No Respect for the Dead

The death of Georgian luger, Nodar Kumaritashvili, was a very tragic incident that probably could have been avoided. Unfortunately, NBC made the grevious mistake of showing footage of the accident. That was totally uncalled for and showed absolutely no respect for the family of the late luger. To me, it seemed like a cheap attempt at ratings by playing on the feelings of their viewers. Unfortunately, it didn’t work, and resulted in quite a large media backlash.

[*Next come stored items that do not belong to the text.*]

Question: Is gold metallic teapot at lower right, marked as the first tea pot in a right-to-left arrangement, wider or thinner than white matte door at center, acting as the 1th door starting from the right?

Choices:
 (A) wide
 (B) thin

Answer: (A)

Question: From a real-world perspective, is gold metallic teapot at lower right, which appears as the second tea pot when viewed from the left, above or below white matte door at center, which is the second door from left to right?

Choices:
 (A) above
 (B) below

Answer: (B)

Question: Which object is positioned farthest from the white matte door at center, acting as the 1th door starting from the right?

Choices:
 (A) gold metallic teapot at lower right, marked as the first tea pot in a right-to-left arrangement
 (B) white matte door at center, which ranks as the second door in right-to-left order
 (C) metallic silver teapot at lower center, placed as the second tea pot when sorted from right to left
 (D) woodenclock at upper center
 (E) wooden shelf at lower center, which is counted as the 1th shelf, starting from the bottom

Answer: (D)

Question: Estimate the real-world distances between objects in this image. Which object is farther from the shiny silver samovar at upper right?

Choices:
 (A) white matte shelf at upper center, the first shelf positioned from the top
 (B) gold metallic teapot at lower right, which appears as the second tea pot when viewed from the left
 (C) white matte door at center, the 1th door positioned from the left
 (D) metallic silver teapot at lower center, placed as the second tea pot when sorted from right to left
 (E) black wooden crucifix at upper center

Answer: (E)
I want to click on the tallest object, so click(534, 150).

I really don’t watch luge all that much, but I do know that this incident rocked the sport right down to its foundation. It was a very insensitive move by NBC, and I would hope that there will be some punishment from the FCC, if not the IOC itself. It was insensitive, heartless, and had absolutely no place on TV or anywhere else. Even in a world of paparazzi and entertainment news out the wazoo, there should at least be some standard of integrity. It’s time to straighten up and fly right before no one trusts the media at all.

 

Running out of Time?

When NBC covered the Summer Olympics, it seemed like the coverage was endless. Granted, there are quite a few more events in the summer than in the winter, but that didn’t stop NBC from overanalyzing every single event until we actually begged for something else. What happened at the Winter Games? Four hours of event coverage and analysis at a time, and that was it. Then, you get four hours in the evening, which is usually dedicated to figure and speed skating with a slight bit of analysis.  Then you get the earlier events from two-to-five in the morning.

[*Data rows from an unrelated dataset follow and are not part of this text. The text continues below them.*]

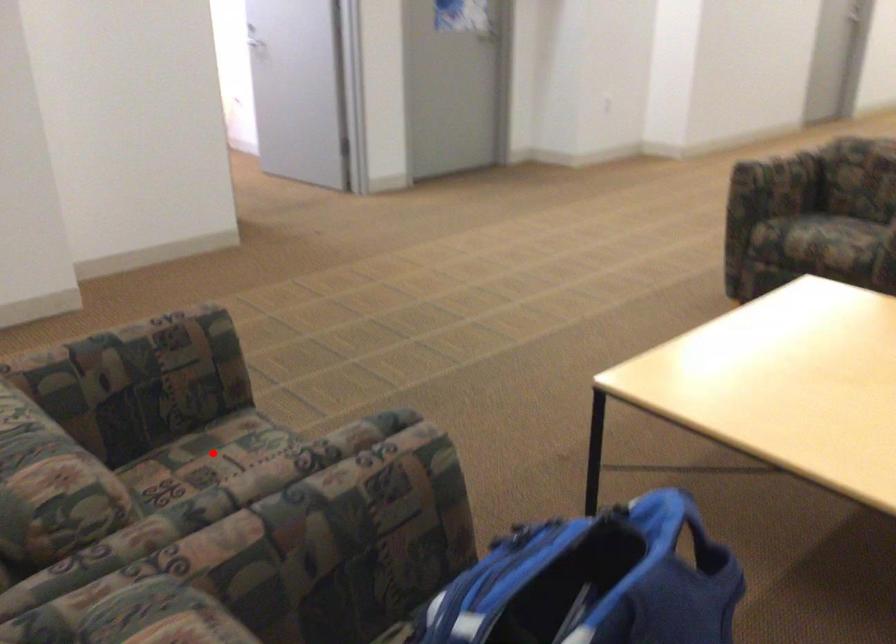
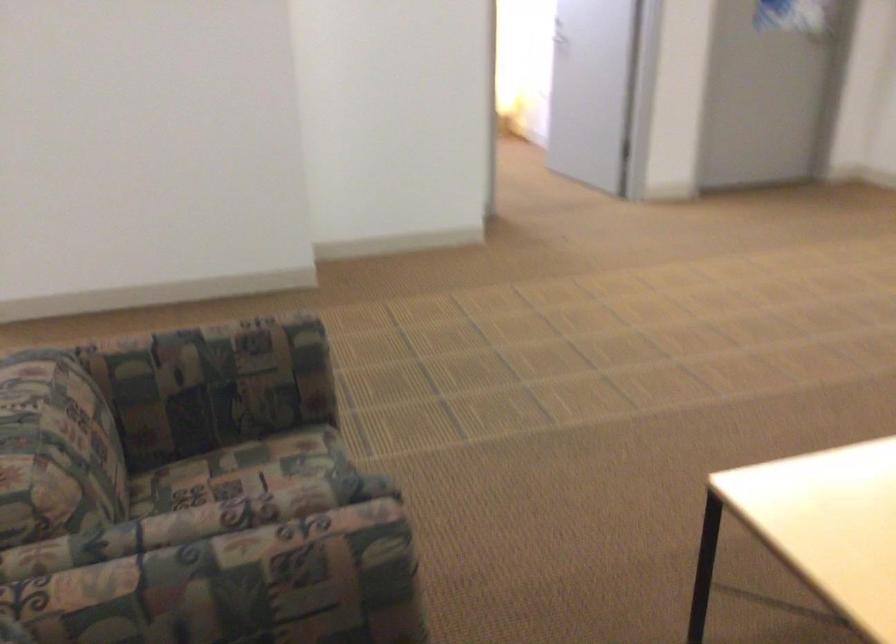
Find the pixel in the second image that matches the highlighted location in the first image.

(254, 468)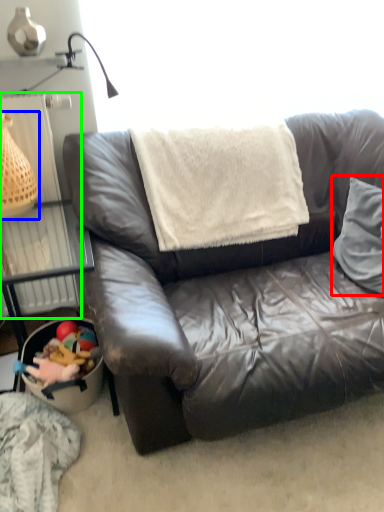
Question: Considering the real-world distances, which object is farthest from throw pillow (highlighted by a red box)? basket (highlighted by a blue box) or radiator (highlighted by a green box)?

Choices:
 (A) basket
 (B) radiator

Answer: (A)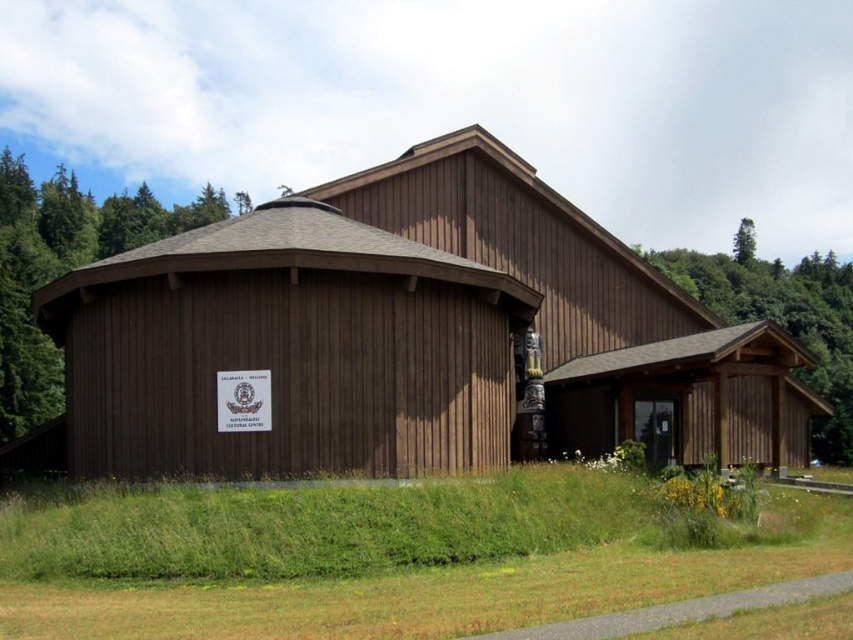
You are standing in front of the wooden building and want to determine which tree is wider. Can you identify which one is wider between the green wood tree at left and the green leafy tree at upper right?

The green wood tree at left is wider than the green leafy tree at upper right according to the description.

You are standing in front of the brown wooden barn at center and want to take a photo of the green leafy tree at upper right. Which direction should you face to capture the tree in your shot?

The brown wooden barn at center is located below the green leafy tree at upper right, so you should face upward to capture the tree in your shot.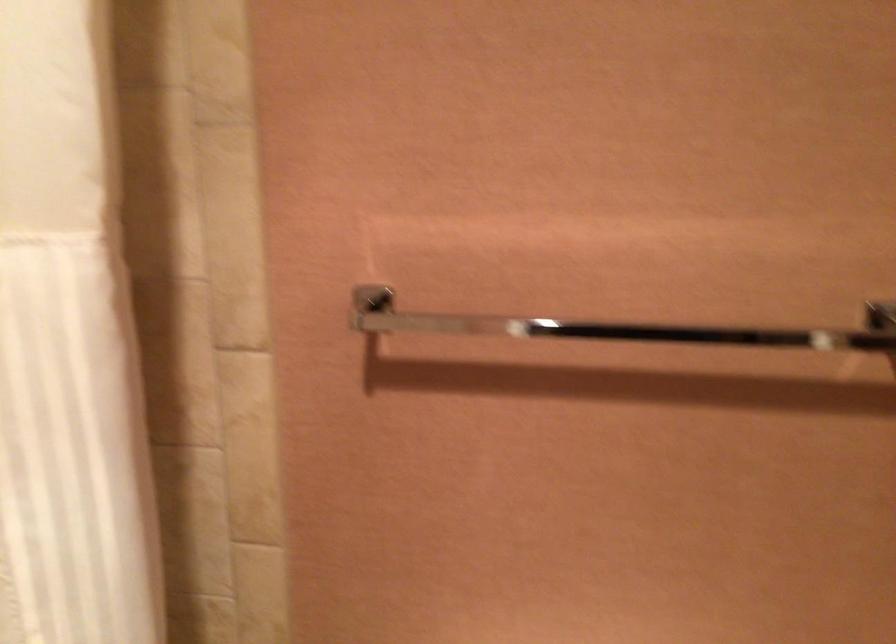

What’s wrong with this picture? You have an untold number of sportscasters, including gleaning some commentators from the news department, and not one of them can provide any further analysis? Even Cris Collinsworth, who looks so out of place, it’s not even funny? I would assume there has to be some sort of analysis that somebody can give to the subjects. This is where NBC really drops the ball. I’m interested in what these people have to say about these athletes, but so little time is given to them that it only allows for the most basic of analyses.

 

Where’re the Sports?

Another branch of the NBC tree, Universal Sports, was created solely for…well, sports. Usually providing sports appropriate for the season (including lacrosse and polo every now and then), it’s actually a pretty good station and one benefit of the mandated switch to digital TV. However, once the Olympics rolled around, what happened?

Universal Sports was turned into the outlet where the commentators could overanalyze everything…nothing but 24-hour analysis, with a couple hours of random sports from a bygone era (usually originally aired a couple of months before the Olympics and even including some Olympic Trials). Why couldn’t we have this channel show some of the hockey tournaments and other things (such as curling), being that it is a sports network? This is not a good use of NBC’s resources, and is a patently ridiculous way to push a virtually ignored (but not exactly bad) channel even further into the background.

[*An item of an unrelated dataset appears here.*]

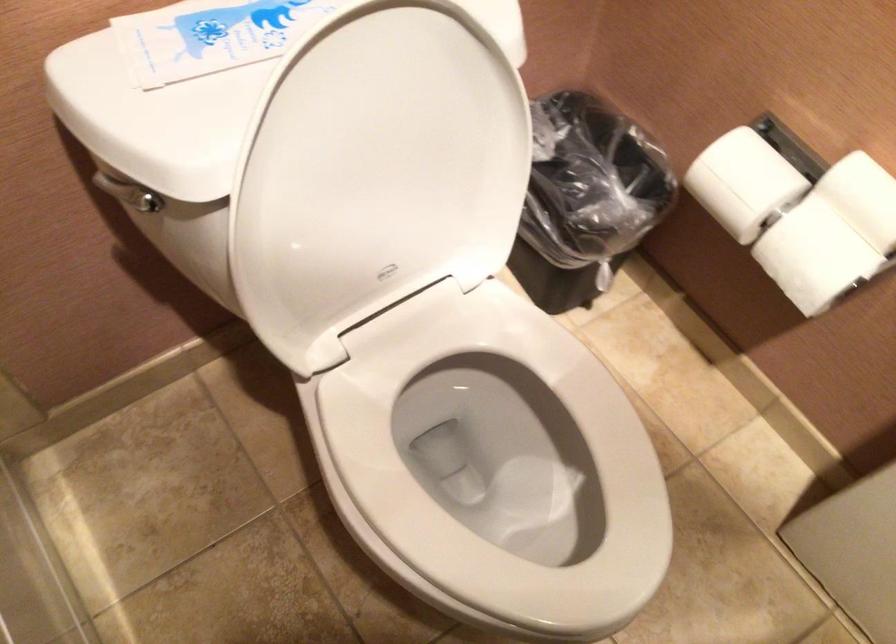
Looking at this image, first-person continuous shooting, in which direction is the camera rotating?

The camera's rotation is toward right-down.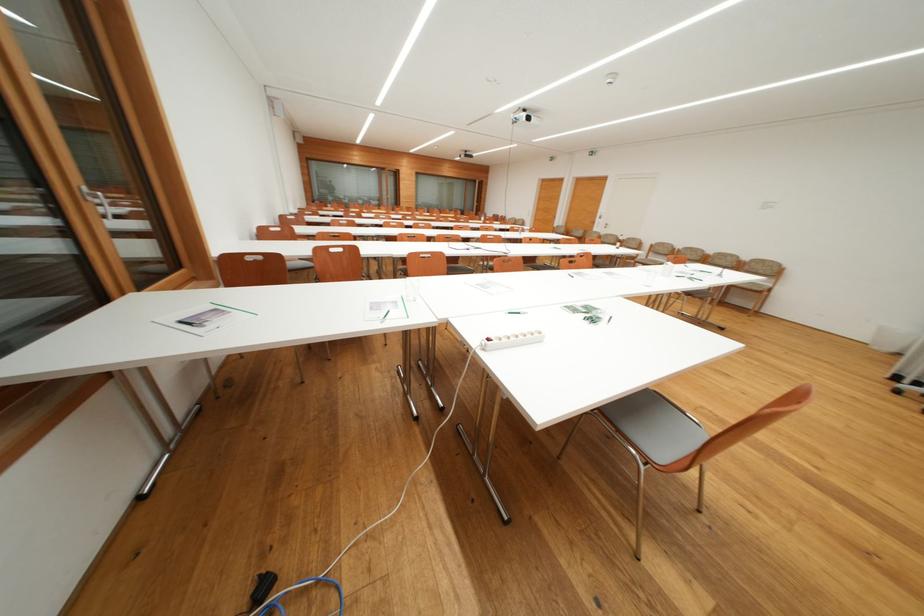
Find where to turn the silver window handle. Please return your answer as a coordinate pair (x, y).

(98, 201)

NBC should be extremely ashamed with their coverage of this year’s Olympics for these four reasons and many, many others. The Olympics, especially the Winter version, are a showcase for athletes that play sports that are widely ignored. However, NBC drove this showcase of athletic prowess right into the ground, not only for ratings (that were all right at best), and it stunk because of it. Memo to NBC: you need to go back to the drawing board before the Winter Olympics is the laughingstock of all sporting events.

The fate of these athletes’ livelihood may depend on it.